Als die Stunde vorbei war, liefen die meisten schnell aus dem Klassenzimmer. Jonas, Toni und Leo warteten nach der Türe auf mich. "Und was hast du jetzt noch vor Anna?", wollte Jonas wissen. "Uff, ich muss in einer halben Stunde zur Chemo, danach wird bei mir nicht mehr ganz so viel laufen, ich denke, du weißt wovon ich rede", gab ich zurück. Jonas und Leo hatten beide keine Haare mehr auf dem Kopf von den vielen Chemo Therapien.

So wie ich...

"Oh ja, das kenn ich nur zu gut", er strich sich über seinen kahlen Kopf: "Wenn du magst können wir zusammen dort hin gehen, ich muss zwar erst in einer Stunde dort sein, aber ich kann bestimmt auch früher anfangen." "Das wäre wirklich super von dir!", es freute mich, dass er mit mir zusammen dort hin gehen wollte. Chemo war nie eine schöne Angelegenheit gewesen. Die ganze Zeit über war einem einfach richtig schlecht, und man war einfach froh, wenn es vorbei war. "Gut dann hole ich dich in einer halben Stunde einfach an deinem Zimmer ab? Wo ist es denn?", schlug er vor. Ich musste selbst erst einmal nachdenken: "Gute Frage. Ich glaube ich bin auf Station K, Zimmer 271. Das müsste Stock 3 sein, oder?" Verzweifelt versuchte ich mich daran zu erinnern, ob es auch wirklich mein Zimmer war, das ich Jonas gerade beschrieben hatte. Aber es müsste eigentlich stimmen. Eigentlich. Ich musste kichern.
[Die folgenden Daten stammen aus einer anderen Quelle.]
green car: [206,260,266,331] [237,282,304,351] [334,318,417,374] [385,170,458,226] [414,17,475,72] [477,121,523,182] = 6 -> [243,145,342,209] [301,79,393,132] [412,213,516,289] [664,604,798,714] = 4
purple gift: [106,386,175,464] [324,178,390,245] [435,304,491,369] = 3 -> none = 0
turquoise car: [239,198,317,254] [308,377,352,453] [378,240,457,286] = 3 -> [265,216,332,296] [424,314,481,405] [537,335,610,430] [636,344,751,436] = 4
"Dann machen wir uns mal fertig, und dann hol ich dich. Also bis später Anna!", mit diesem Satz machte sich Jonas auch schon davon. Toni rief mir ebenfalls noch ein kleines "Tschüssi Anna" zu, und rollte auch davon. Nur Leo war noch bei mir: "Hat mich echt gefreut, dich kennen gelernt zu haben", etwas verlegen schaute er zu Boden. Irgendwie war er wirklich total süß. So wie Jonas. "Ja das fand ich auch. Wir sehen uns bestimmt bald mal wieder. Ich muss dann auch mal los, muss ja fertig sein, wenn ich zur Chemo muss. Apropos, was machst du denn jetzt noch?" Er überlegte ganz kurz, bevor er mir antwortete: "Ich denke, ich spiele noch ein bisschen Basketball, und dann mal weiter sehen. Also bis später. Und viel Spaß bei der Chemo" , bei dem Wort "Spaß" hob er die Hände, um es in Anführungszeichen zu packen. Und dabei hatte er recht, denn das war kein Spaß. Aber vielleicht wusste Jonas ja etwas, um die vielen Stunden etwas erträglicher zu machen. "Wir sehen uns!", rief ich Leo zu, als ich mich von ihm abwandte. 

Als ich ein paar Schritte gegangen war, drehte ich mich noch einmal um, um ihn ansehen zu können. Unsere Blicke trafen sich. Mir wurde ganz warm und mein Herz machte einen Sprung. Das hatte ich das letzte Mal bei IHM gespürt.. Es kam mir vor, als wäre es Ewigkeiten her. Als wäre ER Ewigkeiten her. Dabei war ER noch nicht allzu lange weg. Sofort wurde mein Herz sehr schwer und ich lief schnell in mein Zimmer, damit mich niemand weinen sehen konnte.